Known limitations and important notes

As of September 2020

  • No TensorFlow integration
  • Currently only supports ImageNet
  • Unknown effect on model accuracy of transcoding from various JPEG formats to H.265
  • Current transcoding filters failed on 81 images of the ImageNet 2012 dataset forcing them to be excluded. More information can be found in the dataset’s README.
  • Current transcoding filters required 111 images of the ImageNet 2012 dataset to first be transcoded to PNG prior to the final H.265 format. More information can be found in the dataset’s README.
  • High resolution images stored in the bzna_input track of the input samples are currently not available through the Dataloader. Their varying size prevent them from being decoded using a single hardware decoder configuration.
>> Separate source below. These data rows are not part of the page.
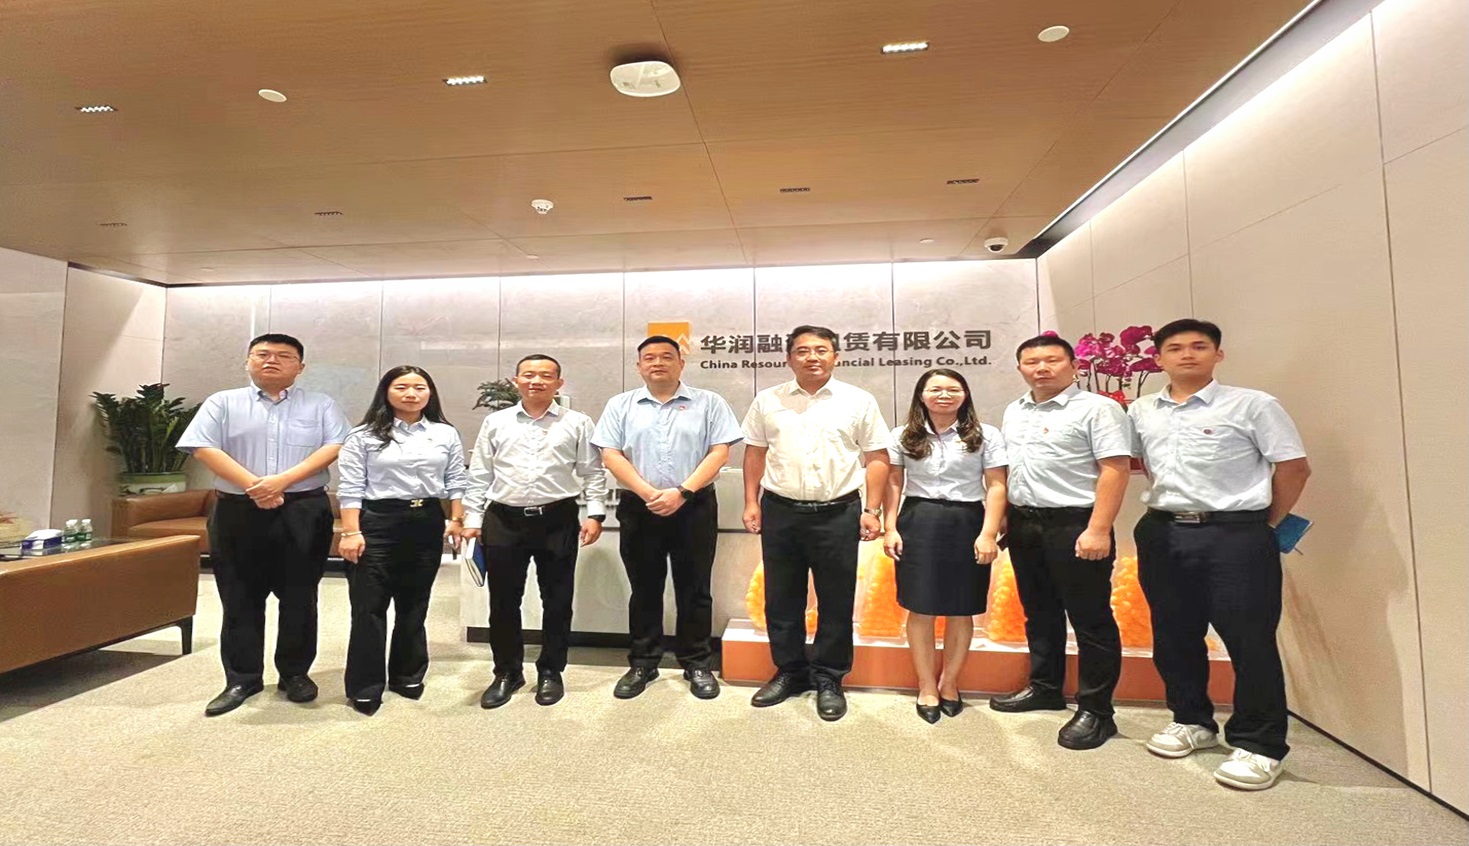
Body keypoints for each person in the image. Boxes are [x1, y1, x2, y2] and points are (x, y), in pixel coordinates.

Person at [1130, 318, 1311, 791]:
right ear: (1159, 359)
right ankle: (1192, 719)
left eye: (1199, 346)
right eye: (1175, 348)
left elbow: (1294, 468)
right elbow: (1135, 463)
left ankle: (1260, 743)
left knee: (1249, 639)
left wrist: (1264, 524)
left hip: (1235, 534)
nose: (1187, 355)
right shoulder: (1141, 410)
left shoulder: (1253, 404)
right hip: (1164, 531)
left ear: (1218, 354)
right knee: (1174, 633)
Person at [177, 333, 350, 717]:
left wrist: (280, 483)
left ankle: (295, 674)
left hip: (303, 509)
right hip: (237, 510)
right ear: (248, 361)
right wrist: (254, 487)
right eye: (263, 354)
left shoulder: (321, 404)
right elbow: (204, 447)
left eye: (284, 356)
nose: (272, 360)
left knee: (300, 596)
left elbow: (335, 446)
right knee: (238, 595)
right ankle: (242, 678)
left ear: (300, 367)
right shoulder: (222, 402)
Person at [741, 325, 890, 722]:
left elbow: (877, 457)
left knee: (835, 600)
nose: (812, 357)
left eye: (821, 350)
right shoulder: (768, 399)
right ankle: (789, 671)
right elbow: (754, 453)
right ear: (789, 358)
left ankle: (829, 677)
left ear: (836, 356)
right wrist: (751, 502)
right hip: (781, 511)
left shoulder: (858, 400)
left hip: (838, 513)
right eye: (803, 350)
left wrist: (872, 510)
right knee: (781, 597)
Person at [992, 335, 1132, 750]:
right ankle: (1045, 687)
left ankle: (1097, 711)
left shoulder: (1098, 409)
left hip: (1076, 523)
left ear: (1074, 365)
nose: (1042, 368)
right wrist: (1005, 518)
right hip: (1025, 523)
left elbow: (1115, 469)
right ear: (1020, 368)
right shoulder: (1015, 410)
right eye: (1032, 361)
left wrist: (1099, 528)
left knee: (1090, 619)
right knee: (1039, 611)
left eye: (1052, 360)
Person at [593, 336, 743, 700]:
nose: (657, 363)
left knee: (695, 588)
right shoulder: (620, 404)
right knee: (644, 588)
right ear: (639, 366)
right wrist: (649, 494)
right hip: (639, 507)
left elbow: (719, 452)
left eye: (666, 356)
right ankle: (643, 662)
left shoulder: (709, 402)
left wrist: (682, 492)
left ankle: (697, 663)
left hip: (694, 505)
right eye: (649, 358)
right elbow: (610, 455)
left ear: (681, 363)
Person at [463, 354, 608, 709]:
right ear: (516, 381)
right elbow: (480, 472)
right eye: (528, 375)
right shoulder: (496, 422)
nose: (536, 381)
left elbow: (592, 471)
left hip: (557, 518)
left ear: (559, 383)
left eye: (545, 375)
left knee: (557, 599)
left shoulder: (577, 422)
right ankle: (507, 672)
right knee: (503, 601)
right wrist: (473, 518)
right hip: (503, 519)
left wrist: (595, 514)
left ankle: (551, 671)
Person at [336, 365, 468, 716]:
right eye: (402, 387)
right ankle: (365, 685)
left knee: (414, 604)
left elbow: (457, 479)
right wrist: (351, 532)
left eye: (419, 387)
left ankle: (407, 674)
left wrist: (456, 519)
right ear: (386, 392)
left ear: (430, 393)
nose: (411, 394)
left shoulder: (444, 433)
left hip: (425, 521)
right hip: (377, 522)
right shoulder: (363, 435)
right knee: (369, 607)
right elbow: (350, 487)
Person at [882, 369, 1007, 724]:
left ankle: (949, 683)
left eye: (953, 389)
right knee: (920, 607)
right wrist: (890, 528)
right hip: (918, 519)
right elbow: (894, 484)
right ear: (921, 395)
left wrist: (988, 533)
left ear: (965, 395)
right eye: (935, 389)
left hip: (967, 521)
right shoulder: (902, 435)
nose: (944, 395)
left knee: (961, 608)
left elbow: (997, 485)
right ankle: (926, 685)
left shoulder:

The selected solution is to represent the images in the HEIF format which will be completed in future development.
  • It is currently not possible to compose transformations like you can with torchvision.transforms.Compose but SimilarityTransform should cover most of the necessary images transformations.
  • SimilarityTransform and RandomResizedCrop slightly differ from the behaviour of torchvision.transforms.RandomResizedCrop where, instead of falling back to a center crop when the random crop area doesn’t fit after 10 tries, SimilarityTransform will still perform the crop and only center it on the dimension not fitting. Due to the encoding methods used in Benzina, this will usually result in an image with a black top border and a smeared bottom border or a black left border and a smeared right border if the crop area did not fit vertically or horizontally respectively.